Lyndon A. Yose, Robert P. Miller, Paul L. Heller

The middle to upper Keeler Canyon Formation exposed in east-central California is composed of up to 1,200 m of mixed-carbonate/siliciclastic gravity-flow deposits that accumulated in a basin inherited from the Antler foreland basin. Based on lithologic and facies associations and on paleocurrent data, this basinal succession is divisible into two distinct depositional sequences related to the evolution of two separate source areas.

The lower sequence (250-300 m thick) was deposited during the Desmoinesian to early Virgilian. These deposits lack channel and lobe sub-facies characteristics of the submarine fan model and are interpreted to have accumulated as a base-of-slope apron adjacent to a distally steepened carbonate ramp. Two types of sediment were supplied to this system including locally derived carbonate debris and craton-derived quartz silt. Mixture of both types of sediment were transported north-northwest within the basin indicating derivation from southeastern shelf.

The upper sequence (up to 800 m thick) ranges from the early Virgilian to Early Wolfcampian in age and contains numerous small-scale turbidite packages (<10 m thick), which may correspond to depositional lobes within a submarine fan system. The terrigenous sediment supplied to this system (in addition to locally derived carbonate debris) is composed of a distinct assemblage of coarse-grained quartz sand, detrital chert, and quartzarenite fragments. Paleocurrent indicators in this sequence are oriented south-southwest, directly opposing those of the lower sequence.

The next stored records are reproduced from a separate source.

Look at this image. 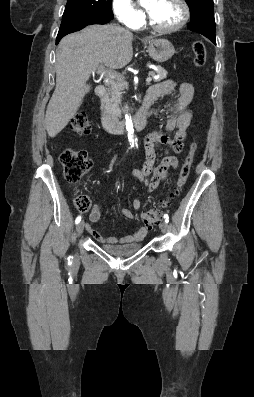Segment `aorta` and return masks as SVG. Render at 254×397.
Returning <instances> with one entry per match:
<instances>
[{
    "mask_svg": "<svg viewBox=\"0 0 254 397\" xmlns=\"http://www.w3.org/2000/svg\"><path fill=\"white\" fill-rule=\"evenodd\" d=\"M144 1V0H141ZM126 120V130L128 131V140L133 145L134 144V129L131 117L128 115L125 116Z\"/></svg>",
    "mask_w": 254,
    "mask_h": 397,
    "instance_id": "1",
    "label": "aorta"
}]
</instances>
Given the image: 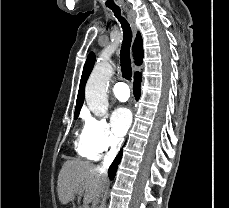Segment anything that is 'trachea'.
<instances>
[{
  "label": "trachea",
  "instance_id": "trachea-1",
  "mask_svg": "<svg viewBox=\"0 0 229 208\" xmlns=\"http://www.w3.org/2000/svg\"><path fill=\"white\" fill-rule=\"evenodd\" d=\"M114 13V16L120 21L123 30V42L120 50V64L122 75L126 80L132 79V68L130 58V46L132 42L131 27L127 20L121 16V10L119 7H108Z\"/></svg>",
  "mask_w": 229,
  "mask_h": 208
}]
</instances>
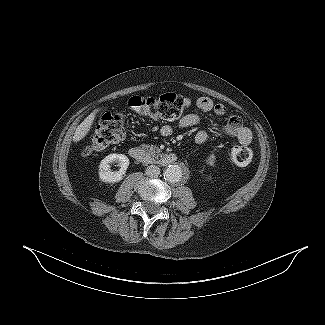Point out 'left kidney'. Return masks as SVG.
Listing matches in <instances>:
<instances>
[{
  "label": "left kidney",
  "mask_w": 325,
  "mask_h": 325,
  "mask_svg": "<svg viewBox=\"0 0 325 325\" xmlns=\"http://www.w3.org/2000/svg\"><path fill=\"white\" fill-rule=\"evenodd\" d=\"M215 163V155L214 154H210L209 155V158L207 160V164L210 165V166H213Z\"/></svg>",
  "instance_id": "5707ae66"
}]
</instances>
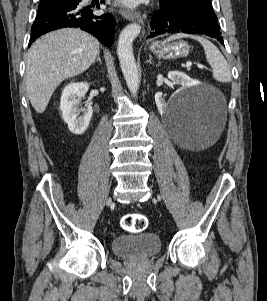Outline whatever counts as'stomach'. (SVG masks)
<instances>
[{"mask_svg": "<svg viewBox=\"0 0 267 301\" xmlns=\"http://www.w3.org/2000/svg\"><path fill=\"white\" fill-rule=\"evenodd\" d=\"M151 51L158 57L164 59H177L188 55L190 47L187 42L179 41L172 43H153Z\"/></svg>", "mask_w": 267, "mask_h": 301, "instance_id": "obj_1", "label": "stomach"}]
</instances>
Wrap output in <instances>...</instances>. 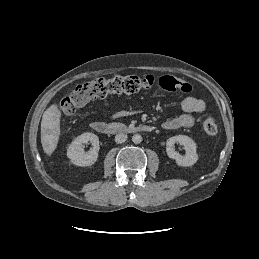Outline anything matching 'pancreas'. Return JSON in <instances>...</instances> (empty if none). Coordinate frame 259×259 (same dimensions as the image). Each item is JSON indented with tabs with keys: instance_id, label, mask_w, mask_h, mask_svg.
<instances>
[{
	"instance_id": "obj_1",
	"label": "pancreas",
	"mask_w": 259,
	"mask_h": 259,
	"mask_svg": "<svg viewBox=\"0 0 259 259\" xmlns=\"http://www.w3.org/2000/svg\"><path fill=\"white\" fill-rule=\"evenodd\" d=\"M111 126L114 128L124 127V125L121 123H112Z\"/></svg>"
}]
</instances>
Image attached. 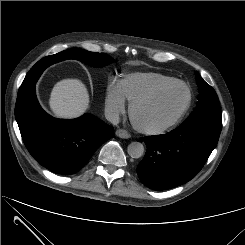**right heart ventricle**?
Returning a JSON list of instances; mask_svg holds the SVG:
<instances>
[{
	"label": "right heart ventricle",
	"mask_w": 245,
	"mask_h": 245,
	"mask_svg": "<svg viewBox=\"0 0 245 245\" xmlns=\"http://www.w3.org/2000/svg\"><path fill=\"white\" fill-rule=\"evenodd\" d=\"M172 80L175 79L160 73H132L122 78L119 84L125 99L132 103L140 96Z\"/></svg>",
	"instance_id": "obj_1"
}]
</instances>
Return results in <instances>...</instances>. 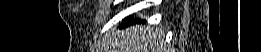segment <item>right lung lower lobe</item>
I'll use <instances>...</instances> for the list:
<instances>
[{
	"label": "right lung lower lobe",
	"instance_id": "obj_1",
	"mask_svg": "<svg viewBox=\"0 0 261 52\" xmlns=\"http://www.w3.org/2000/svg\"><path fill=\"white\" fill-rule=\"evenodd\" d=\"M141 22L143 23L144 21L136 20V19H135V20H132V21H131V20L128 21L127 24H129V23H141Z\"/></svg>",
	"mask_w": 261,
	"mask_h": 52
}]
</instances>
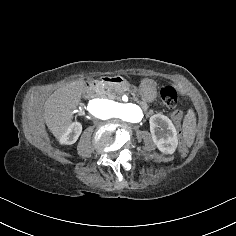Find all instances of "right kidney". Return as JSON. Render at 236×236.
Wrapping results in <instances>:
<instances>
[{
  "instance_id": "right-kidney-1",
  "label": "right kidney",
  "mask_w": 236,
  "mask_h": 236,
  "mask_svg": "<svg viewBox=\"0 0 236 236\" xmlns=\"http://www.w3.org/2000/svg\"><path fill=\"white\" fill-rule=\"evenodd\" d=\"M82 131V126L80 123H73L70 128L67 130V132L60 137L59 139H57L60 143H64V144H73L77 141V139L79 138L80 134Z\"/></svg>"
}]
</instances>
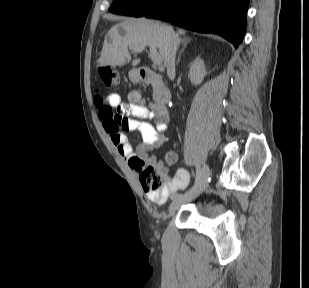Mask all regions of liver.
I'll use <instances>...</instances> for the list:
<instances>
[{"mask_svg": "<svg viewBox=\"0 0 309 288\" xmlns=\"http://www.w3.org/2000/svg\"><path fill=\"white\" fill-rule=\"evenodd\" d=\"M185 35L184 30L175 32L171 26L155 21L140 19H126L114 25L107 33L101 56L100 66H122L131 62L132 66L140 63V59L132 60L128 47L158 48L159 55L166 65L172 40L179 41V36Z\"/></svg>", "mask_w": 309, "mask_h": 288, "instance_id": "obj_1", "label": "liver"}]
</instances>
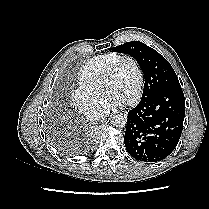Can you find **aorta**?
Here are the masks:
<instances>
[{
  "label": "aorta",
  "mask_w": 209,
  "mask_h": 209,
  "mask_svg": "<svg viewBox=\"0 0 209 209\" xmlns=\"http://www.w3.org/2000/svg\"><path fill=\"white\" fill-rule=\"evenodd\" d=\"M126 121H127V119L124 115L116 114L111 118L110 123L112 126H114L116 128H122L125 126Z\"/></svg>",
  "instance_id": "aorta-1"
}]
</instances>
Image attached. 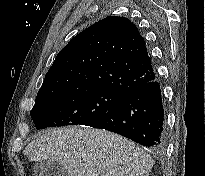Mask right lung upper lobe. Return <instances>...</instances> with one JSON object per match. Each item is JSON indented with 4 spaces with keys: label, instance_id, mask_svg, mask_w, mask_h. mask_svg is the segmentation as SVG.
I'll return each mask as SVG.
<instances>
[{
    "label": "right lung upper lobe",
    "instance_id": "cb5924a9",
    "mask_svg": "<svg viewBox=\"0 0 205 176\" xmlns=\"http://www.w3.org/2000/svg\"><path fill=\"white\" fill-rule=\"evenodd\" d=\"M156 78L143 37L124 17H107L75 37L58 53L37 96L107 89L125 95Z\"/></svg>",
    "mask_w": 205,
    "mask_h": 176
}]
</instances>
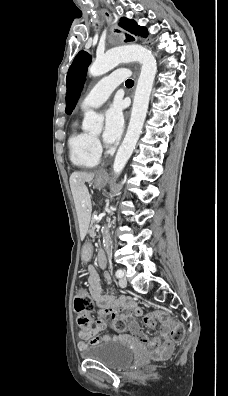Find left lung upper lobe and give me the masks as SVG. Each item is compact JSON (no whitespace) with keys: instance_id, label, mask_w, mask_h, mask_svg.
I'll return each mask as SVG.
<instances>
[{"instance_id":"1","label":"left lung upper lobe","mask_w":228,"mask_h":396,"mask_svg":"<svg viewBox=\"0 0 228 396\" xmlns=\"http://www.w3.org/2000/svg\"><path fill=\"white\" fill-rule=\"evenodd\" d=\"M120 23L118 24L122 28L131 32L134 35H140L142 37H146L148 35L146 28L137 25L134 20L121 18ZM133 37L131 35H126V42L133 41ZM91 62V56L85 52L80 51L74 58L72 65L69 68L66 84H67V93H66V113L71 114L75 105L79 99L81 94L85 77L87 74V68Z\"/></svg>"}]
</instances>
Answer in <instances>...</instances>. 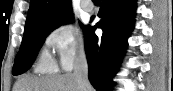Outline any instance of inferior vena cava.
I'll list each match as a JSON object with an SVG mask.
<instances>
[{
  "mask_svg": "<svg viewBox=\"0 0 173 91\" xmlns=\"http://www.w3.org/2000/svg\"><path fill=\"white\" fill-rule=\"evenodd\" d=\"M73 76L78 83L79 91H88V63L84 52L80 53L75 62Z\"/></svg>",
  "mask_w": 173,
  "mask_h": 91,
  "instance_id": "inferior-vena-cava-1",
  "label": "inferior vena cava"
}]
</instances>
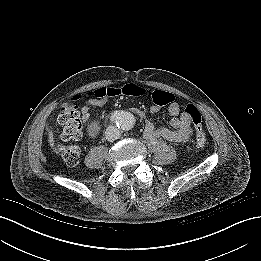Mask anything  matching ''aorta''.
Returning <instances> with one entry per match:
<instances>
[{
	"mask_svg": "<svg viewBox=\"0 0 261 261\" xmlns=\"http://www.w3.org/2000/svg\"><path fill=\"white\" fill-rule=\"evenodd\" d=\"M135 118L130 112H122L117 120V125L122 130H129L134 125Z\"/></svg>",
	"mask_w": 261,
	"mask_h": 261,
	"instance_id": "1",
	"label": "aorta"
}]
</instances>
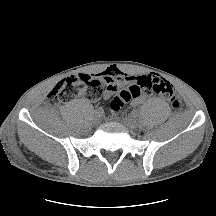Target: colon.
Here are the masks:
<instances>
[{"mask_svg":"<svg viewBox=\"0 0 216 216\" xmlns=\"http://www.w3.org/2000/svg\"><path fill=\"white\" fill-rule=\"evenodd\" d=\"M105 83L99 78L88 74H75L60 81L50 92V97L60 104L69 101L75 95H82L91 101L98 100L104 91ZM142 91L155 93L170 103L174 110L181 106L174 87L156 75H147L138 84L121 90L111 100L109 111H119L125 104L137 97Z\"/></svg>","mask_w":216,"mask_h":216,"instance_id":"obj_1","label":"colon"}]
</instances>
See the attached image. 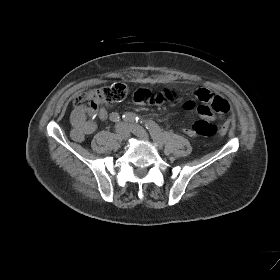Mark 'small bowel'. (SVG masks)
<instances>
[{"label": "small bowel", "instance_id": "c3829d8e", "mask_svg": "<svg viewBox=\"0 0 280 280\" xmlns=\"http://www.w3.org/2000/svg\"><path fill=\"white\" fill-rule=\"evenodd\" d=\"M176 94L177 92L173 88H166L159 92L138 89L134 93V100L139 104H161L172 100L176 97ZM195 98L200 102L199 105H196L193 101H187L184 104V108L188 111L195 110L201 119L211 121L215 119L216 115L222 118L230 111V105L224 98L206 88L196 90ZM98 115L101 120H105L108 116L107 110L101 108ZM231 122L232 119L230 118L221 125L224 132L228 129ZM71 123L73 126L71 135L75 141H82L86 135L93 133L96 129V124L91 120H87L84 112L78 109L73 111ZM183 132L189 137L196 136L191 128H186Z\"/></svg>", "mask_w": 280, "mask_h": 280}]
</instances>
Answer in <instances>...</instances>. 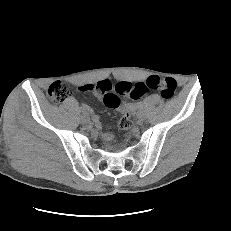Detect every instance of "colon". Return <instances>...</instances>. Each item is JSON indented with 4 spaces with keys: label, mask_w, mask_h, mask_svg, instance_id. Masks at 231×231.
<instances>
[{
    "label": "colon",
    "mask_w": 231,
    "mask_h": 231,
    "mask_svg": "<svg viewBox=\"0 0 231 231\" xmlns=\"http://www.w3.org/2000/svg\"><path fill=\"white\" fill-rule=\"evenodd\" d=\"M177 83L170 77L150 76L144 82L129 83L120 82L115 85L112 92V85L104 80L96 84L95 90L103 96L104 103L113 108H120L121 96H127L132 99H138L148 91L158 92L164 99L171 100L175 96ZM71 94V88L64 82L56 81L52 83L47 90V97L54 103H61ZM120 119L118 126L122 130L131 127L132 121L130 111L120 109Z\"/></svg>",
    "instance_id": "colon-1"
}]
</instances>
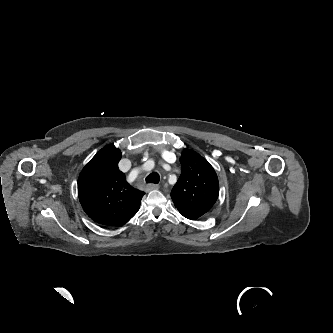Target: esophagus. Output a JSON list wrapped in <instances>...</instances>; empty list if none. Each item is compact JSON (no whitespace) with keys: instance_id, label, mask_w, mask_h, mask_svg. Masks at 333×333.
Returning <instances> with one entry per match:
<instances>
[{"instance_id":"obj_1","label":"esophagus","mask_w":333,"mask_h":333,"mask_svg":"<svg viewBox=\"0 0 333 333\" xmlns=\"http://www.w3.org/2000/svg\"><path fill=\"white\" fill-rule=\"evenodd\" d=\"M155 189H159L158 184H148L147 187H146L147 191H151V190H155Z\"/></svg>"}]
</instances>
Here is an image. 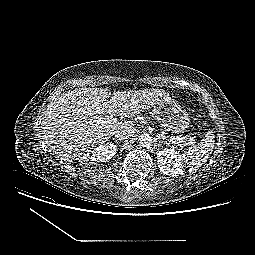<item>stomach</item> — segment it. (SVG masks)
<instances>
[{
  "mask_svg": "<svg viewBox=\"0 0 255 255\" xmlns=\"http://www.w3.org/2000/svg\"><path fill=\"white\" fill-rule=\"evenodd\" d=\"M157 121L167 130L175 134L184 133L189 127L188 113L171 97H161L153 106Z\"/></svg>",
  "mask_w": 255,
  "mask_h": 255,
  "instance_id": "1",
  "label": "stomach"
}]
</instances>
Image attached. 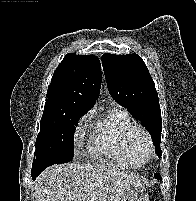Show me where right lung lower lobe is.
I'll use <instances>...</instances> for the list:
<instances>
[{
  "label": "right lung lower lobe",
  "instance_id": "right-lung-lower-lobe-1",
  "mask_svg": "<svg viewBox=\"0 0 196 201\" xmlns=\"http://www.w3.org/2000/svg\"><path fill=\"white\" fill-rule=\"evenodd\" d=\"M39 172H34L32 171L31 175H32V179L35 180V178L39 175Z\"/></svg>",
  "mask_w": 196,
  "mask_h": 201
}]
</instances>
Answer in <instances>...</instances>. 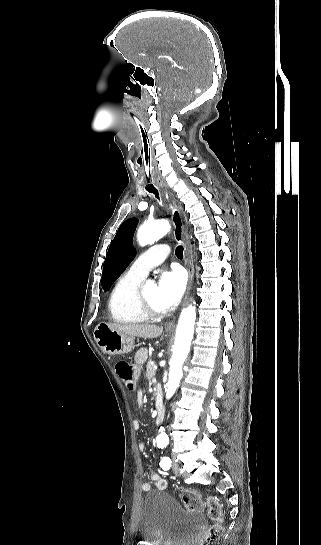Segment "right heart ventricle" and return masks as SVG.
Instances as JSON below:
<instances>
[{
    "instance_id": "right-heart-ventricle-1",
    "label": "right heart ventricle",
    "mask_w": 321,
    "mask_h": 545,
    "mask_svg": "<svg viewBox=\"0 0 321 545\" xmlns=\"http://www.w3.org/2000/svg\"><path fill=\"white\" fill-rule=\"evenodd\" d=\"M142 279L129 272L122 273L116 280L107 303L110 320L123 326L135 325L149 320L134 306V291Z\"/></svg>"
}]
</instances>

Contrasts in provenance and facies development between the lower and upper sequences indicate a major change in paleogeography during the deposition of the Keller Canyon Formation. Depositional patterns within the lower sequence are consistent with a southern carbonate shelf (Bird Spring Formation) attached to a cratonal source area (Supai Group). Depositional patterns within the upper sequence record the advancement of a carbonate shelf system into the basin from the northeast, which, based on lithologic associations, may be attached to an emergent remnant of the Antler belt.

AAPG Search and Discovery Article #91024©1989 AAPG Pacific Section, May 10-12, 1989, Palm Springs, California.